Work to be completed:
Please write out every line of the entries below as a numbered list, skipping any blank lines.

Recorded data:
_ _ _ _

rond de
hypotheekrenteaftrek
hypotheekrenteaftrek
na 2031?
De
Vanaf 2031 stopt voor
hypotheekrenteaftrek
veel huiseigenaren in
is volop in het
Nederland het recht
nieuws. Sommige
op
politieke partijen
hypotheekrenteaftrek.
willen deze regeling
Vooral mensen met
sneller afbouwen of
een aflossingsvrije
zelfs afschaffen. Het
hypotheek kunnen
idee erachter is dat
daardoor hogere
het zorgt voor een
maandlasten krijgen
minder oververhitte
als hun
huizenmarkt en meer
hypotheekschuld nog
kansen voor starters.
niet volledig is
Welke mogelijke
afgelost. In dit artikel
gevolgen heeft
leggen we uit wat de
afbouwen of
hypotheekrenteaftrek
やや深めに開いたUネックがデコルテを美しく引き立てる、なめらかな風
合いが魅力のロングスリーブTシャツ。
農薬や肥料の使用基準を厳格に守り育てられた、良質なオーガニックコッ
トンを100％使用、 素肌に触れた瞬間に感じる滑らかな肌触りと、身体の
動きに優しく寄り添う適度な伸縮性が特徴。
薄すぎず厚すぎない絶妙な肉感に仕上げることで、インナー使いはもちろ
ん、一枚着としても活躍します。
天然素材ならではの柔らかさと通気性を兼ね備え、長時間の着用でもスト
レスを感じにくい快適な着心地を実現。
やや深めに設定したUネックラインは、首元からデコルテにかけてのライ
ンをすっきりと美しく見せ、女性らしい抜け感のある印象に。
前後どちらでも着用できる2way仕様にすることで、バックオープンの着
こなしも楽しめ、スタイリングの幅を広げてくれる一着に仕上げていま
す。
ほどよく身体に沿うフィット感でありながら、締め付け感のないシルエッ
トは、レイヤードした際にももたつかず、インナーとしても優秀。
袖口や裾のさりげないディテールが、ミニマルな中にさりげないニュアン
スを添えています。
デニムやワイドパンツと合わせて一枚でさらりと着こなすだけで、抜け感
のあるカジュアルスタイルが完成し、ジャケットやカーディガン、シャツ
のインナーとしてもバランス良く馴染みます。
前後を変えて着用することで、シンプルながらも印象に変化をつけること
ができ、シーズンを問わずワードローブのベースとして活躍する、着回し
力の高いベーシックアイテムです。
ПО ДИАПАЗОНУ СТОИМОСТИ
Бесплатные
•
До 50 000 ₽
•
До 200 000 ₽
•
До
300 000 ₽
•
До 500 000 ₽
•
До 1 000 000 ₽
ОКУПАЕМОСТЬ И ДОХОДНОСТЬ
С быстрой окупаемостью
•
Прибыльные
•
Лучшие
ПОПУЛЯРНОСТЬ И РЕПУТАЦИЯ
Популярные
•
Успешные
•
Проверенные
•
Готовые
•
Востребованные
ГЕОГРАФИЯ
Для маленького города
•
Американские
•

_ _ _ _

Task result:
1. rond de
2. hypotheekrenteaftrek
3. hypotheekrenteaftrek
4. na 2031?
5. De
6. Vanaf 2031 stopt voor
7. hypotheekrenteaftrek
8. veel huiseigenaren in
9. is volop in het
10. Nederland het recht
11. nieuws. Sommige
12. op
13. politieke partijen
14. hypotheekrenteaftrek.
15. willen deze regeling
16. Vooral mensen met
17. sneller afbouwen of
18. een aflossingsvrije
19. zelfs afschaffen. Het
20. hypotheek kunnen
21. idee erachter is dat
22. daardoor hogere
23. het zorgt voor een
24. maandlasten krijgen
25. minder oververhitte
26. als hun
27. huizenmarkt en meer
28. hypotheekschuld nog
29. kansen voor starters.
30. niet volledig is
31. Welke mogelijke
32. afgelost. In dit artikel
33. gevolgen heeft
34. leggen we uit wat de
35. afbouwen of
36. hypotheekrenteaftrek
37. やや深めに開いたUネックがデコルテを美しく引き立てる、なめらかな風
38. 合いが魅力のロングスリーブTシャツ。
39. 農薬や肥料の使用基準を厳格に守り育てられた、良質なオーガニックコッ
40. トンを100％使用、 素肌に触れた瞬間に感じる滑らかな肌触りと、身体の
41. 動きに優しく寄り添う適度な伸縮性が特徴。
42. 薄すぎず厚すぎない絶妙な肉感に仕上げることで、インナー使いはもちろ
43. ん、一枚着としても活躍します。
44. 天然素材ならではの柔らかさと通気性を兼ね備え、長時間の着用でもスト
45. レスを感じにくい快適な着心地を実現。
46. やや深めに設定したUネックラインは、首元からデコルテにかけてのライ
47. ンをすっきりと美しく見せ、女性らしい抜け感のある印象に。
48. 前後どちらでも着用できる2way仕様にすることで、バックオープンの着
49. こなしも楽しめ、スタイリングの幅を広げてくれる一着に仕上げていま
50. す。
51. ほどよく身体に沿うフィット感でありながら、締め付け感のないシルエッ
52. トは、レイヤードした際にももたつかず、インナーとしても優秀。
53. 袖口や裾のさりげないディテールが、ミニマルな中にさりげないニュアン
54. スを添えています。
55. デニムやワイドパンツと合わせて一枚でさらりと着こなすだけで、抜け感
56. のあるカジュアルスタイルが完成し、ジャケットやカーディガン、シャツ
57. のインナーとしてもバランス良く馴染みます。
58. 前後を変えて着用することで、シンプルながらも印象に変化をつけること
59. ができ、シーズンを問わずワードローブのベースとして活躍する、着回し
60. 力の高いベーシックアイテムです。
61. ПО ДИАПАЗОНУ СТОИМОСТИ
62. Бесплатные
63. •
64. До 50 000 ₽
65. •
66. До 200 000 ₽
67. •
68. До
69. 300 000 ₽
70. •
71. До 500 000 ₽
72. •
73. До 1 000 000 ₽
74. ОКУПАЕМОСТЬ И ДОХОДНОСТЬ
75. С быстрой окупаемостью
76. •
77. Прибыльные
78. •
79. Лучшие
80. ПОПУЛЯРНОСТЬ И РЕПУТАЦИЯ
81. Популярные
82. •
83. Успешные
84. •
85. Проверенные
86. •
87. Готовые
88. •
89. Востребованные
90. ГЕОГРАФИЯ
91. Для маленького города
92. •
93. Американские
94. •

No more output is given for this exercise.